__JOB ITEM__: Look through the material below. Copy each line that contains the string "Inhalte".

═════ INPUT DATA ═════

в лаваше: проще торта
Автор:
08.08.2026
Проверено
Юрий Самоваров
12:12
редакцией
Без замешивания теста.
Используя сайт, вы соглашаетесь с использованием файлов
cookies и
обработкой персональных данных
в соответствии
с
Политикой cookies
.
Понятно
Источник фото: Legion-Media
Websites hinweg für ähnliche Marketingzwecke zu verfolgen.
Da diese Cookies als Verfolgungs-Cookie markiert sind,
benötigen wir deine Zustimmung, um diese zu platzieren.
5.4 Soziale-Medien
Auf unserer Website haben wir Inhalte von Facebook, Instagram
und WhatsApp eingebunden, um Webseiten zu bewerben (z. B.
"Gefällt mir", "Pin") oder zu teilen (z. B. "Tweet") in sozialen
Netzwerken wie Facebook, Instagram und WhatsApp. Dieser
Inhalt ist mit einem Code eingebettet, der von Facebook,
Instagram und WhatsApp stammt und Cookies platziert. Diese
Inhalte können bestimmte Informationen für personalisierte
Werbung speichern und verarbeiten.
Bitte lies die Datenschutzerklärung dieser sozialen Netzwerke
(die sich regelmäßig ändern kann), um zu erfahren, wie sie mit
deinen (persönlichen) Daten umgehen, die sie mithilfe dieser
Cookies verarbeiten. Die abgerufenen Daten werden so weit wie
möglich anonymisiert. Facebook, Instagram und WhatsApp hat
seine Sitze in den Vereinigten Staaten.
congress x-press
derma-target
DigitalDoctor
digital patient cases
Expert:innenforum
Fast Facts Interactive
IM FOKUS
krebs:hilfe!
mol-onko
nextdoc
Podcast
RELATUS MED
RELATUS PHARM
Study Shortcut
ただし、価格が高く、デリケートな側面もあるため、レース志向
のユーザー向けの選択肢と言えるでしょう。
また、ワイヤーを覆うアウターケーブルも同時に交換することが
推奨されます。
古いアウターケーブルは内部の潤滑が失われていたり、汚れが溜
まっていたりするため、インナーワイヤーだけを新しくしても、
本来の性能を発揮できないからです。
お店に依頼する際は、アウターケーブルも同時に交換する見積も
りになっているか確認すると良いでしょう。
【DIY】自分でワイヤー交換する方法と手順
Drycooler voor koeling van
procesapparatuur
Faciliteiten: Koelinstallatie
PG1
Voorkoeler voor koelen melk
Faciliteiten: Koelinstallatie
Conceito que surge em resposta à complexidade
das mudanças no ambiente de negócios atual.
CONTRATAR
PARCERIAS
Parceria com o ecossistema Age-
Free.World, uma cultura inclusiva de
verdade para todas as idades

═════

__THE ANSWER__:
Auf unserer Website haben wir Inhalte von Facebook, Instagram
Inhalte können bestimmte Informationen für personalisierte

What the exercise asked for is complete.